Further studies are warranted to elucidate whether the LE8 score is a better marker of CVD and death risk, compared with Life's Simple 7 score.
美国心脏协会更新的心血管健康评分(Life's Essential 8,LE8)与心血管疾病(CVD)和死亡的关联在弗雷明汉心脏研究(Framingham Heart Study)中并未描述。

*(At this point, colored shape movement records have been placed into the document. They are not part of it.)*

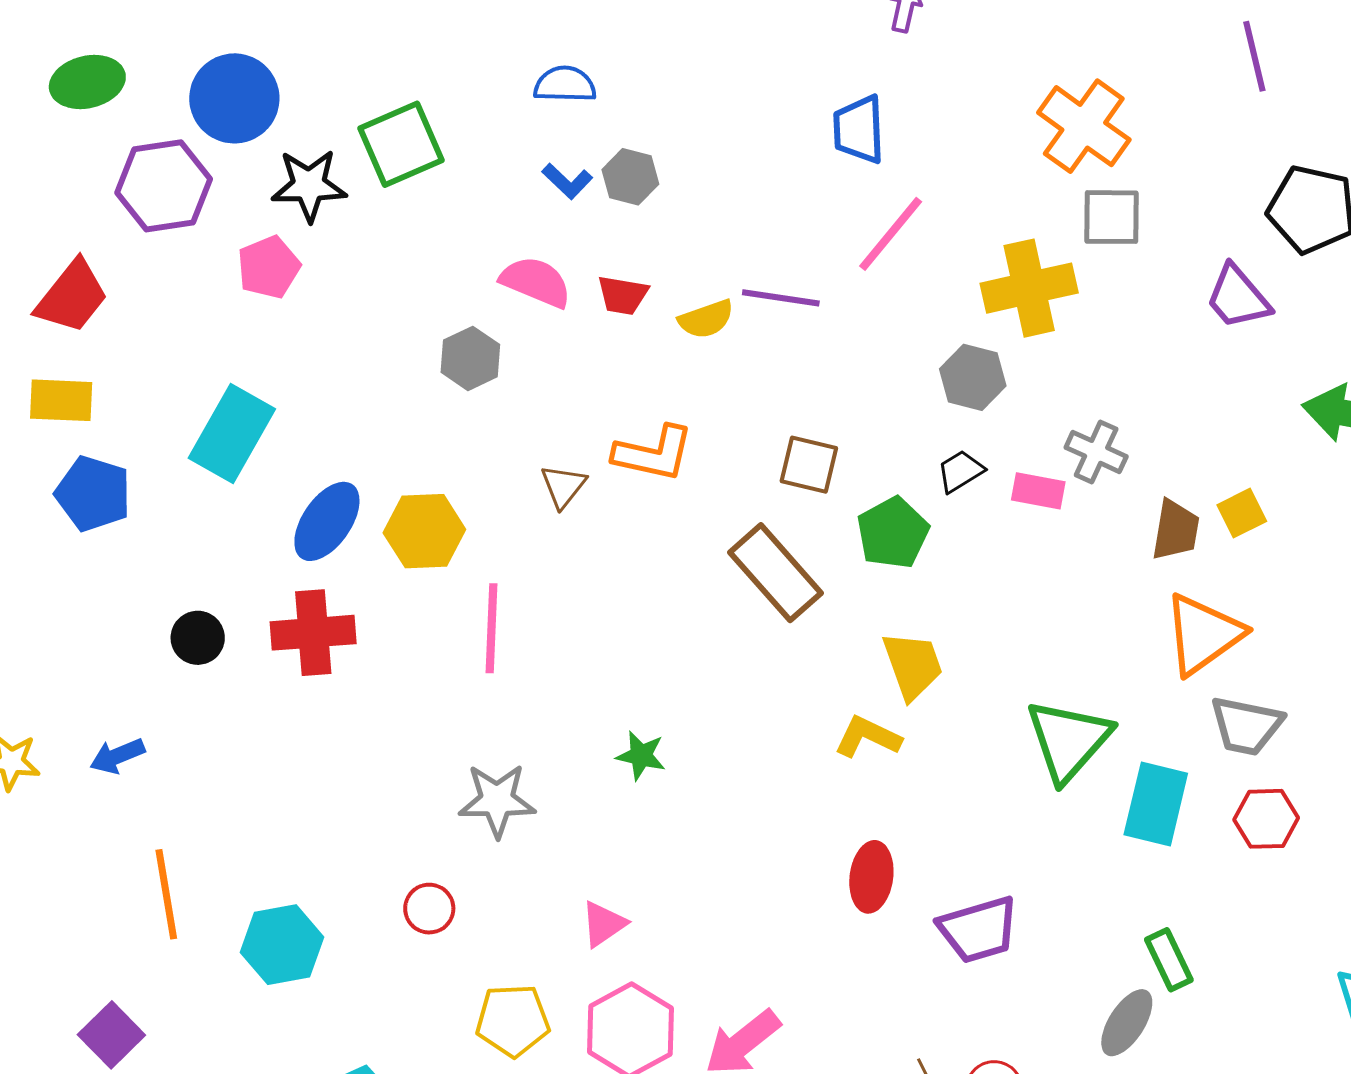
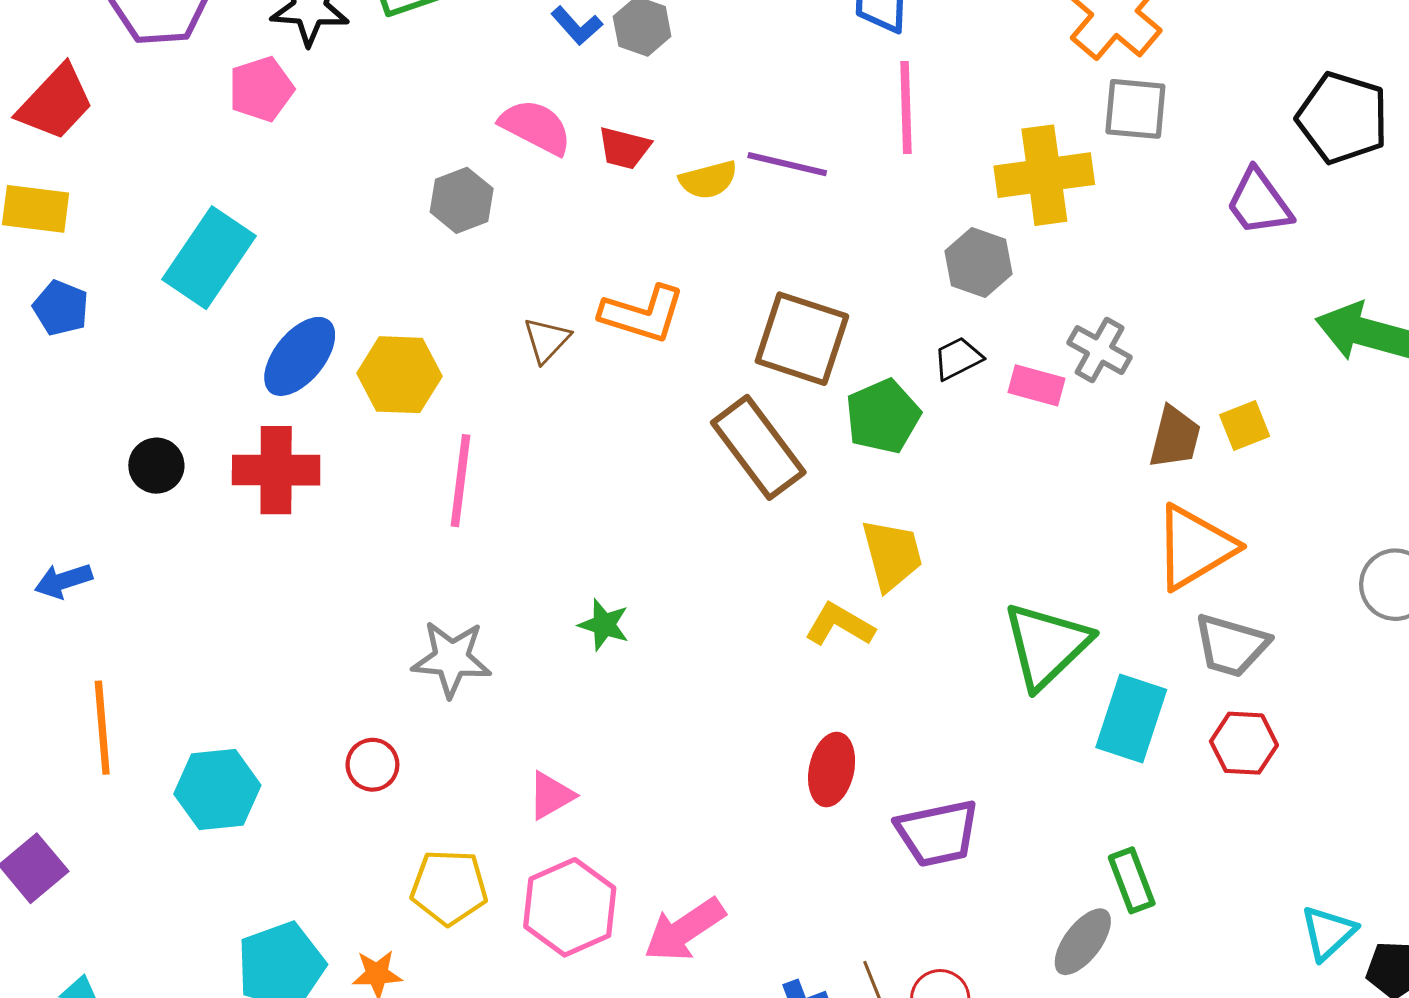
pink line: (891, 234) -> (906, 108), turned -46
brown square: (809, 465) -> (802, 339), size x1.5
blue pentagon: (93, 494) -> (61, 308), size x0.7

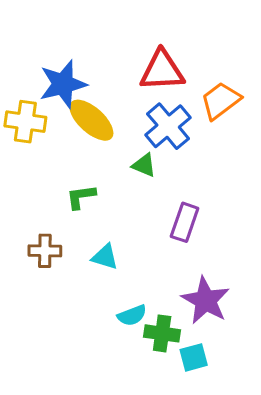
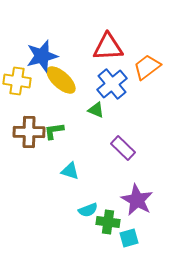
purple rectangle: (185, 222) -> (123, 148), turned -65
brown cross: (45, 251) -> (29, 132), moved, size x1.4

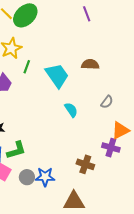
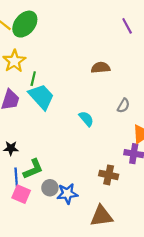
purple line: (87, 14) -> (127, 26), moved
cyan trapezoid: (57, 75) -> (41, 97), moved
gray circle: (27, 177) -> (50, 188), moved

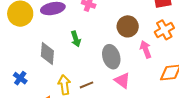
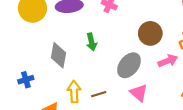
pink arrow: (146, 49) -> (168, 61), turned 84
gray ellipse: (111, 57) -> (129, 65), turned 50
blue cross: (20, 78) -> (26, 80), turned 32

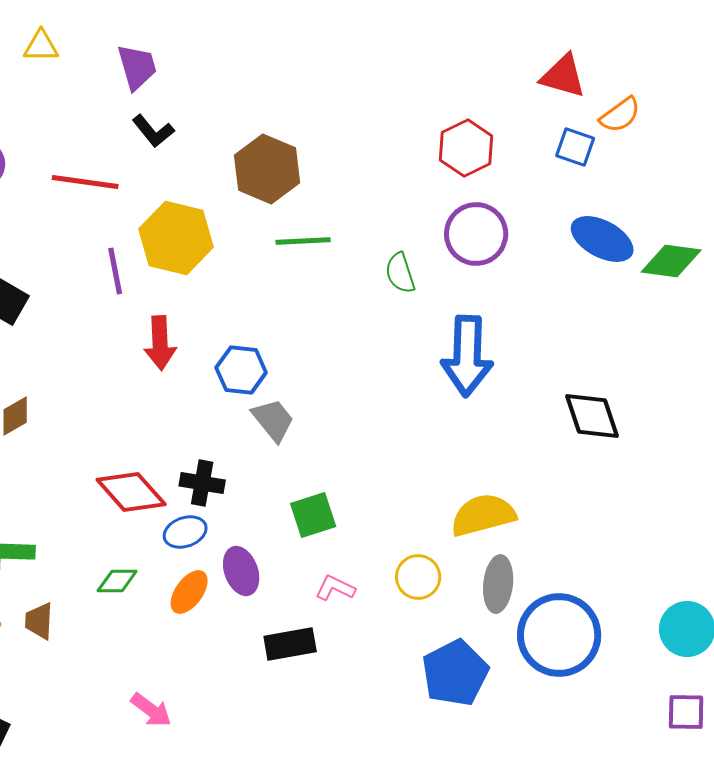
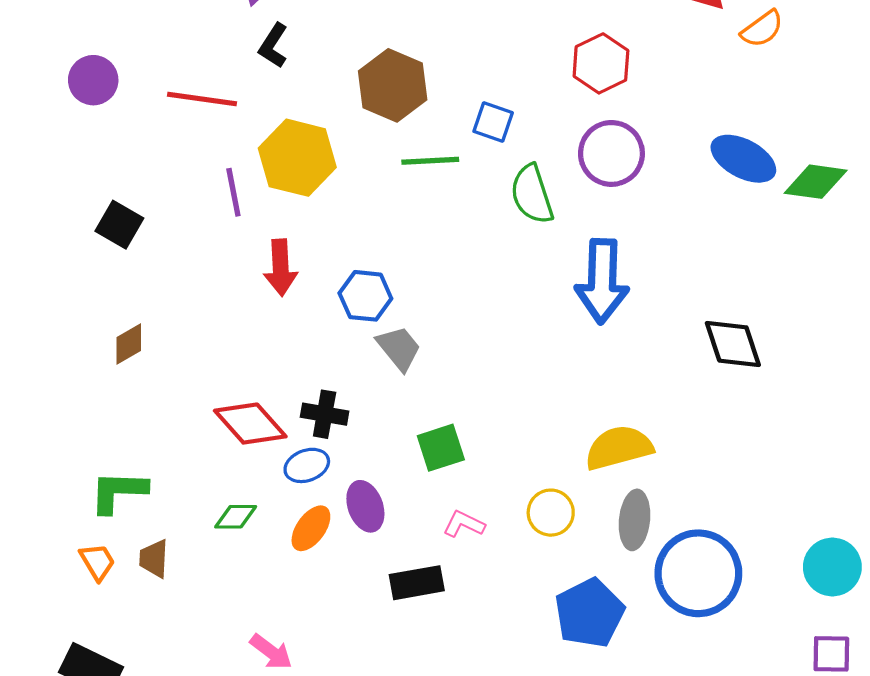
black L-shape: (153, 131) -> (273, 46), turned 72
blue square: (575, 147) -> (493, 122), moved
green semicircle: (400, 273) -> (532, 194), size x1.4

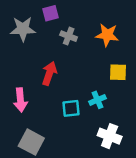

我们评估了弗雷明汉后代参与者在检查 2 和 6 时的情况(n=2888 和 1667;平均年龄分别为 44 岁和 57 岁),且无 CVD 病史,并提供了 LE8 成分的信息。使用年龄性别调整的 Cox 模型,我们将 LE8 及其变化(检查 2 到检查 6)与 CVD 和死亡风险相关联,并比较了与 Life's Simple 7 评分的关联。检查 2 时的平均 LE8 评分为 67 分(最低 26 分,最高 100 分)。在两次检查中,根据使用的方法(LE8 与 Life's Simple 7),参与者被重新分类为不同的心血管健康状况(Life's Simple 7 状态理想的 60%的参与者属于 LE8 中等类别)。在检查 2 后的随访中(CVD 和死亡的中位数分别为 30 年和 33 年),我们观察到 966 例 CVD 事件和 1195 例死亡。与 LE8<68 的参与者相比,LE8≥68(样本中位数)的参与者 CVD 和死亡风险较低(检查 2:CVD 危险比 [HR],0.47 [95% CI,0.41-0.54];死亡 HR,0.55 [95% CI,0.49-0.62];均<0.001)。在整个生命过程中保持低 LE8 评分的参与者 CVD 和死亡风险最高(CVD:HR 范围从 1.8 到 2.3;<0.001;死亡 HR,1.45 [95% CI,1.13-1.85];=0.003 与高-高组相比)。
需要进一步的研究来阐明 LE8 评分与 Life's Simple 7 评分相比,是否是 CVD 和死亡风险的更好标志物。